**Saved entries**.
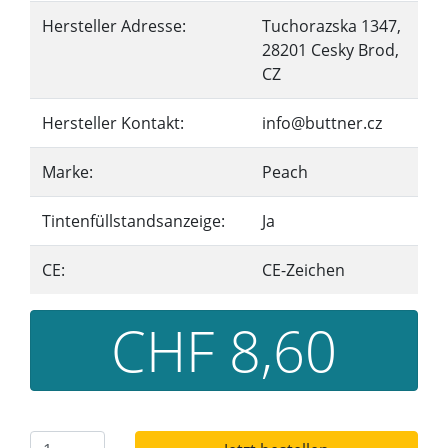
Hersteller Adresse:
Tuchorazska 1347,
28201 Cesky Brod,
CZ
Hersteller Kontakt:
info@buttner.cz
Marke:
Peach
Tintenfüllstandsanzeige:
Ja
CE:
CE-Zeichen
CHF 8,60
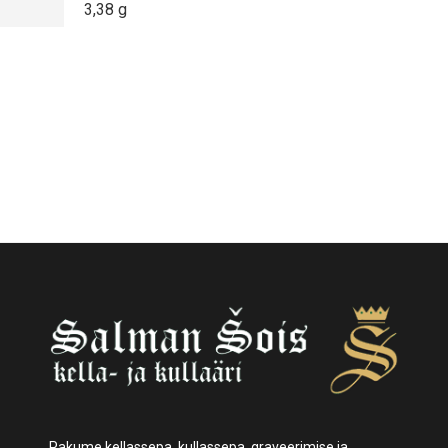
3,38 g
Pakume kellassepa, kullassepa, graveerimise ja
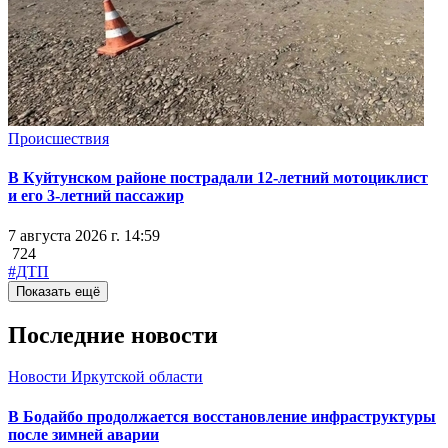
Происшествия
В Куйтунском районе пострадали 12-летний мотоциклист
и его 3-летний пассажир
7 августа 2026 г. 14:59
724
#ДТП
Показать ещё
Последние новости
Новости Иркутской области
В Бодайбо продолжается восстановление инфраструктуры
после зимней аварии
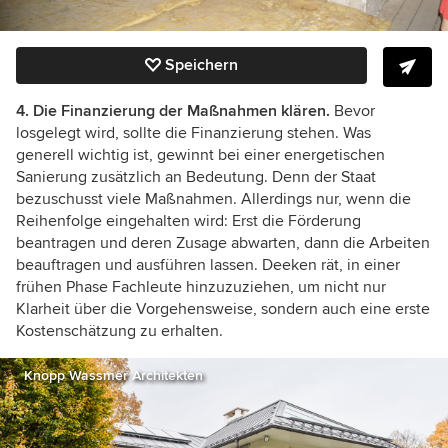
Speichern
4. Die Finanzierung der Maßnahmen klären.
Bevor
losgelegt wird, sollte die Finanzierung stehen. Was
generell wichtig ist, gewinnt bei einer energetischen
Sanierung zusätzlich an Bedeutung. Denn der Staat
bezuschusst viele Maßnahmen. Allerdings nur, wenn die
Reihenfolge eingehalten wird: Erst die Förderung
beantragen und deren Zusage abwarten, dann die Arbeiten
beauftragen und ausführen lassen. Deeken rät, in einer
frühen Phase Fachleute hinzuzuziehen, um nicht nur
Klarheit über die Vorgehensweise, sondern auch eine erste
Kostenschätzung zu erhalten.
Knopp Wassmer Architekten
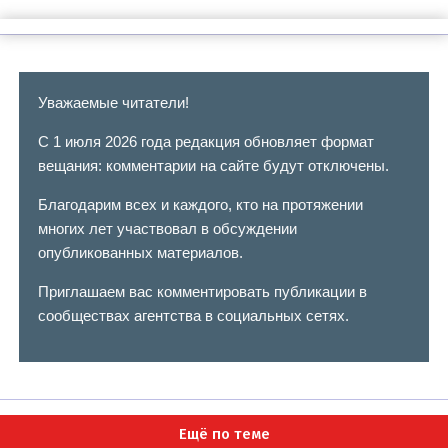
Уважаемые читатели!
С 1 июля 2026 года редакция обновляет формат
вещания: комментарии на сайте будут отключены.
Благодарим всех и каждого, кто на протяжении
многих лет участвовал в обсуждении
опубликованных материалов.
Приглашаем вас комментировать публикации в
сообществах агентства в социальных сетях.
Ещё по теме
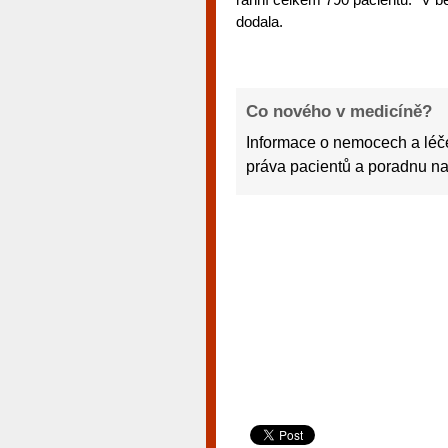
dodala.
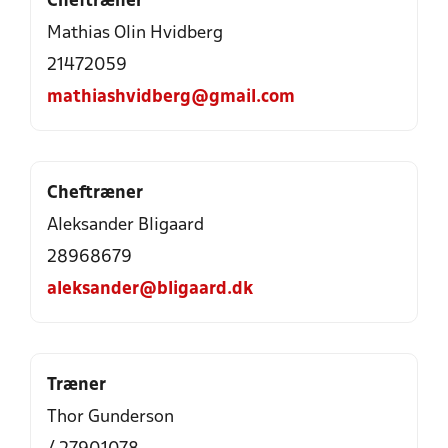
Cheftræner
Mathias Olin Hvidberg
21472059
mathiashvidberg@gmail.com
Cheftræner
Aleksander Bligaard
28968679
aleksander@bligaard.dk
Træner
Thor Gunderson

**WORK INSTRUCTION**.
Give back the records above word for word, minus any image they hold.

**TASK RESULT**.
Hersteller Adresse:
Tuchorazska 1347,
28201 Cesky Brod,
CZ
Hersteller Kontakt:
info@buttner.cz
Marke:
Peach
Tintenfüllstandsanzeige:
Ja
CE:
CE-Zeichen
CHF 8,60
3,38 g
Pakume kellassepa, kullassepa, graveerimise ja
Происшествия
В Куйтунском районе пострадали 12-летний мотоциклист
и его 3-летний пассажир
7 августа 2026 г. 14:59
724
#ДТП
Показать ещё
Последние новости
Новости Иркутской области
В Бодайбо продолжается восстановление инфраструктуры
после зимней аварии
Speichern
4. Die Finanzierung der Maßnahmen klären.
Bevor
losgelegt wird, sollte die Finanzierung stehen. Was
generell wichtig ist, gewinnt bei einer energetischen
Sanierung zusätzlich an Bedeutung. Denn der Staat
bezuschusst viele Maßnahmen. Allerdings nur, wenn die
Reihenfolge eingehalten wird: Erst die Förderung
beantragen und deren Zusage abwarten, dann die Arbeiten
beauftragen und ausführen lassen. Deeken rät, in einer
frühen Phase Fachleute hinzuzuziehen, um nicht nur
Klarheit über die Vorgehensweise, sondern auch eine erste
Kostenschätzung zu erhalten.
Knopp Wassmer Architekten
Уважаемые читатели!
С 1 июля 2026 года редакция обновляет формат
вещания: комментарии на сайте будут отключены.
Благодарим всех и каждого, кто на протяжении
многих лет участвовал в обсуждении
опубликованных материалов.
Приглашаем вас комментировать публикации в
сообществах агентства в социальных сетях.
Ещё по теме
dodala.
Cheftræner
Mathias Olin Hvidberg
21472059
mathiashvidberg@gmail.com
Cheftræner
Aleksander Bligaard
28968679
aleksander@bligaard.dk
Træner
Thor Gunderson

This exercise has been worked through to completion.